- Task description:
A faithful copy of the data is what is wanted, minus any pictures.

- Provided material:
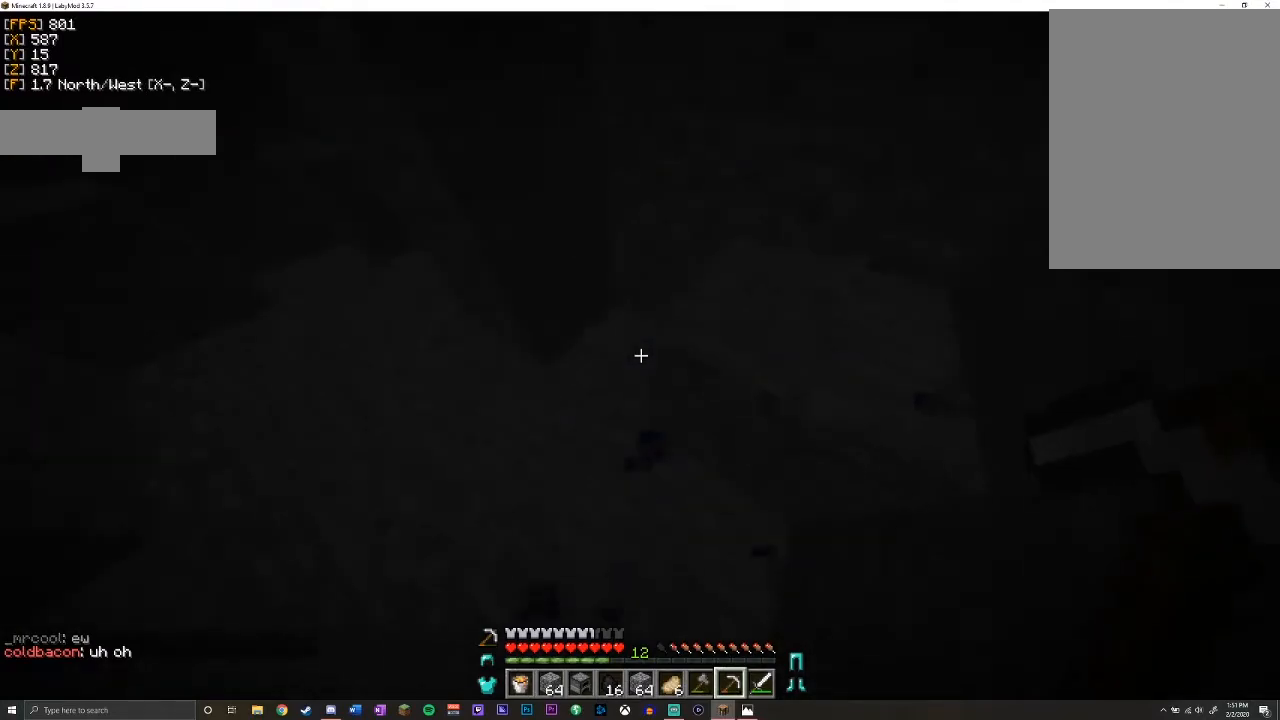
{"keys": ["a", "w"], "mouse": [], "events": [[67, "a", "down"], [83, "w", "down"]]}
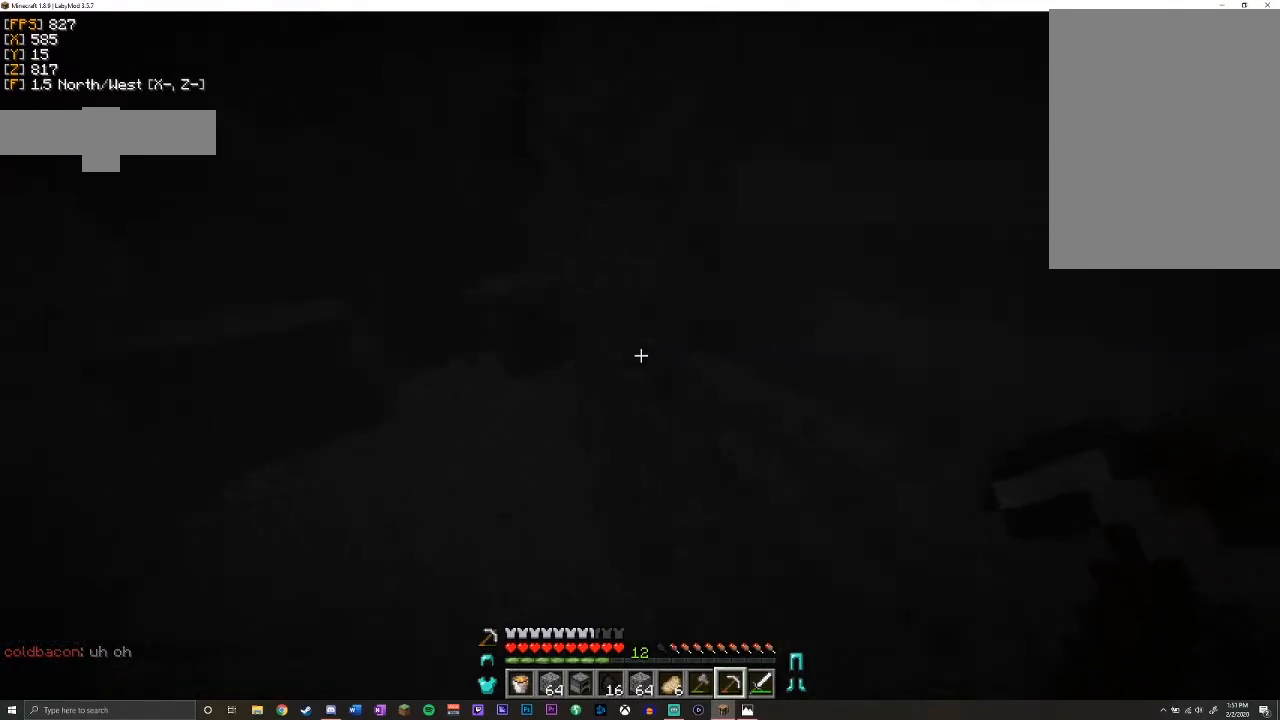
{"keys": [], "mouse": [], "events": [[350, "a", "up"], [350, "w", "up"]]}
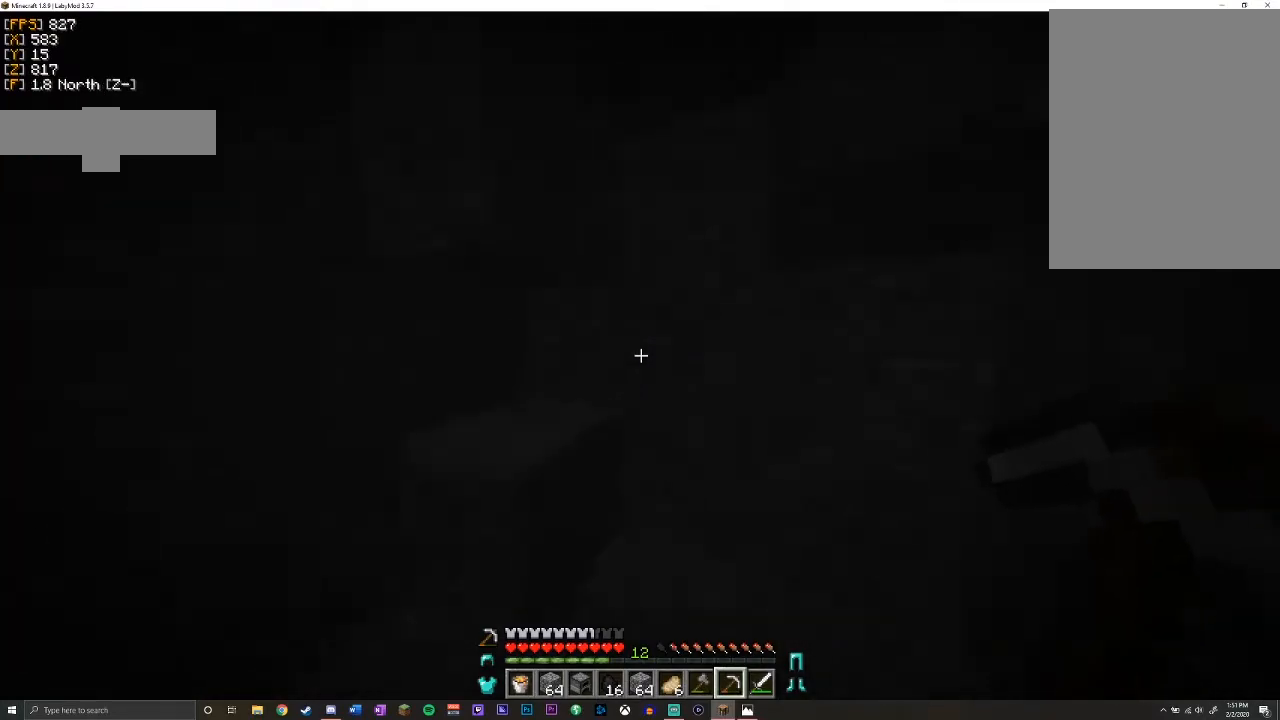
{"keys": ["w"], "mouse": [], "events": [[33, "d", "down"], [250, "w", "down"], [367, "d", "up"]]}
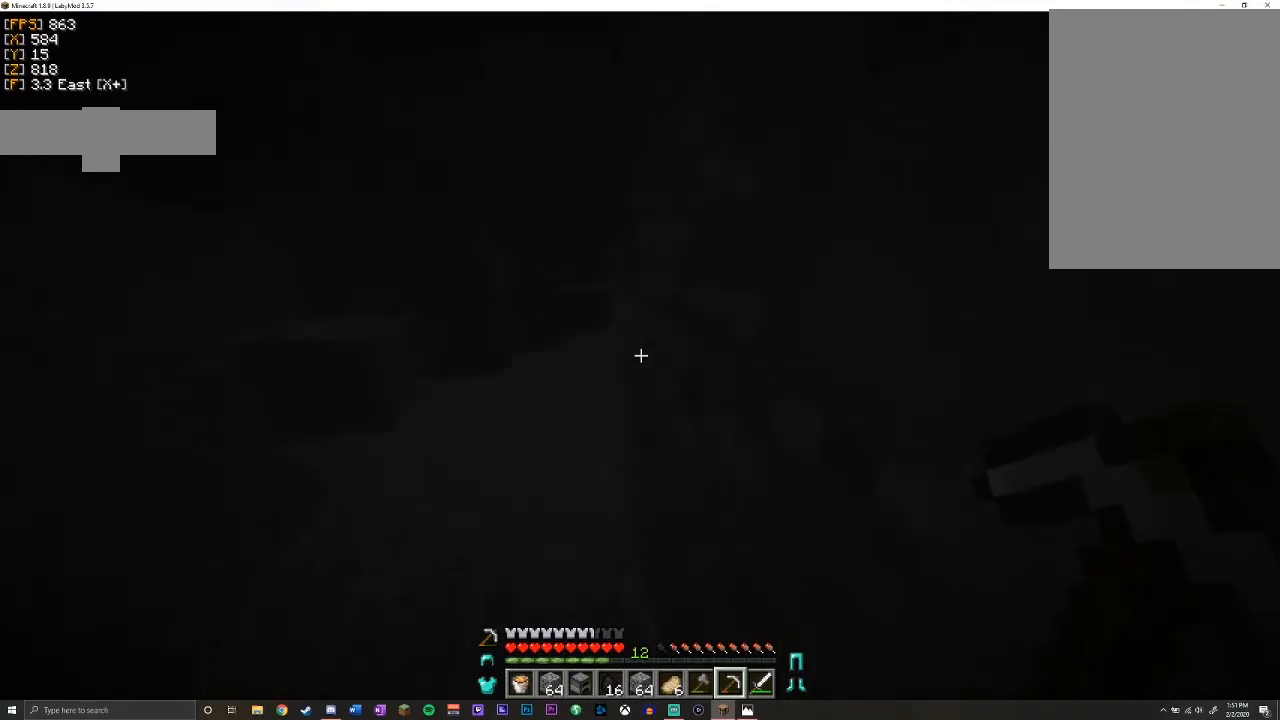
{"keys": ["w"], "mouse": [], "events": [[33, "a", "down"], [200, "a", "up"]]}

- Answer to this exercise:
{"keys": ["a", "w"], "mouse": [], "events": [[67, "a", "down"], [83, "w", "down"]]}
{"keys": [], "mouse": [], "events": [[350, "a", "up"], [350, "w", "up"]]}
{"keys": ["w"], "mouse": [], "events": [[33, "d", "down"], [250, "w", "down"], [367, "d", "up"]]}
{"keys": ["w"], "mouse": [], "events": [[33, "a", "down"], [200, "a", "up"]]}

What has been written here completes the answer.